The pulling sensation was terrible, like being grabbed by a giant underwater current. Zhao could feel the creature’s digestive anticipation through the tentacle, its biological systems already preparing to process what it assumed was fresh meat.
“Not like this!” Zhao growled, his instincts activating.
Three feathers materialized in his free hand, each glowing with maximum energy. He launched them in rapid sequence, each projectile finding its mark at the junction where the tentacle connected to the main root system.
It wasn’t very high damage since Zhao was almost a full rank below… But thanks to being a double and his high precision, the small damage hit the precise points to multiply the effect.
His Mist Owl’s eyes allowed him to see the tiny gaps in the creature’s armor, the vulnerable connection points where nervous tissue clustered near the surface.
The Carrion Sprout reacted immediately, its tentacles writhing in pain as the disruptive sensation interfered with its nervous system. The pressure on Zhao’s wrist loosened enough for him to break free.
Without wasting time, he activated his flight to the maximum again, spending energy reserves he preferred to conserve. The air became his ally as he rose away from the reach of the tentacles that now thrashed furiously searching for the food they had lost on the surface.
But he had lost stealth again.
The attack with the feathers had created flashes of light that cut through the dense air like beacons in the night.

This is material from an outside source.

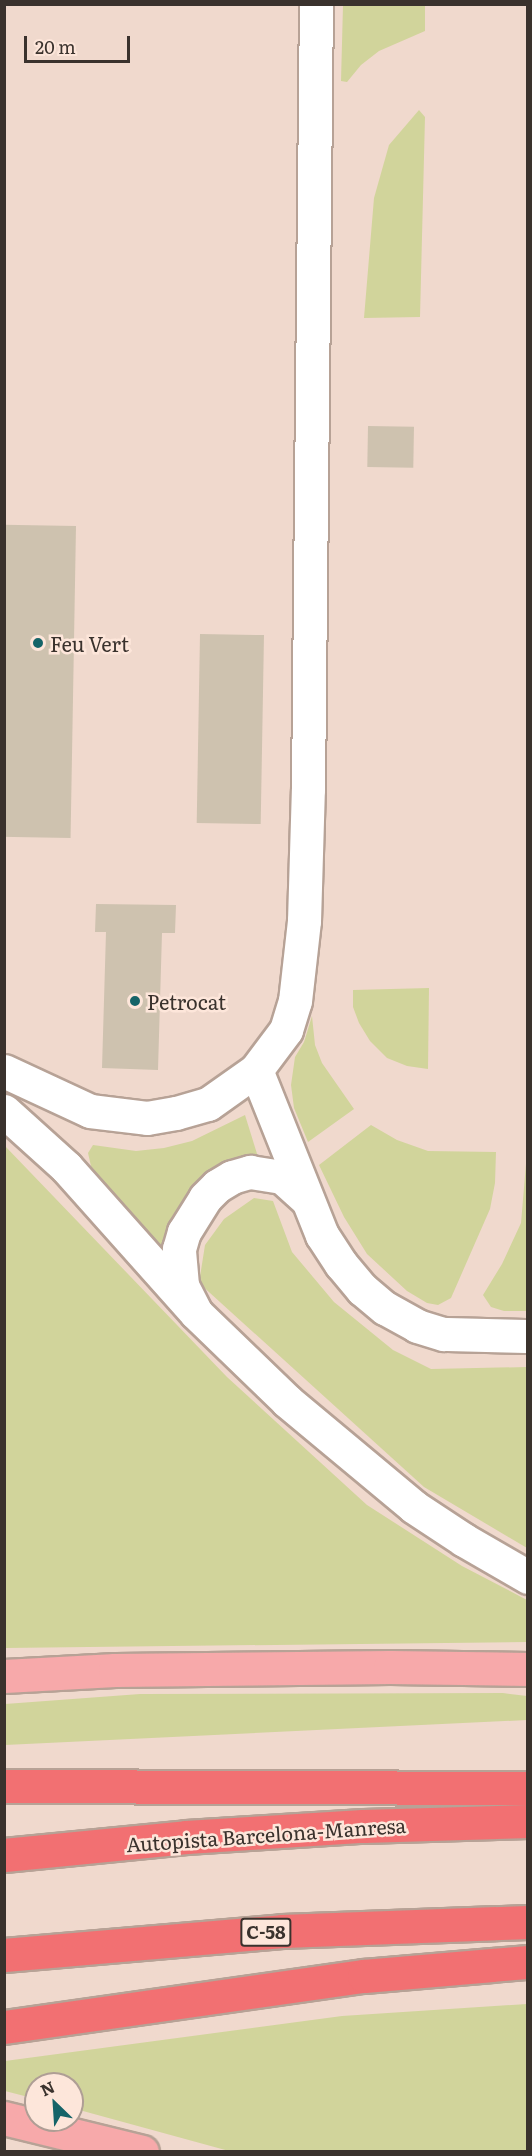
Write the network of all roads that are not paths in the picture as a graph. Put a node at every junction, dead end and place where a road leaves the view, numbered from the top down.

And this time something had noticed them.
Zhao felt the change in the environment before seeing it, a presence moving with impossible grace jumping between the tree trunks. His enhanced senses caught the distinctive pattern: black and white spots moving behind him.
The movement was different from the previous wounded Cat Bear’s desperate thrashing. This was a different beast inside the same body, purposeful, the approach of a predator that had chosen its target and was now closing in with its fastest jumps.
“The damned Cat Bear saw me,” he murmured, his heart sinking.
Now the camouflage or the silent flight wouldn’t work against the beast activated mana eyes.
The Cats were ’playful’… It might sound cute, but with Gold Rank 3 creatures that had developed a pathological obsession with anything that moved or shone…
They didn’t hunt anything other than fruits for evolutionary hunger; they pursued any other things for entertainment. And once something caught their attention, they didn’t stop until it ceased to be “fun”.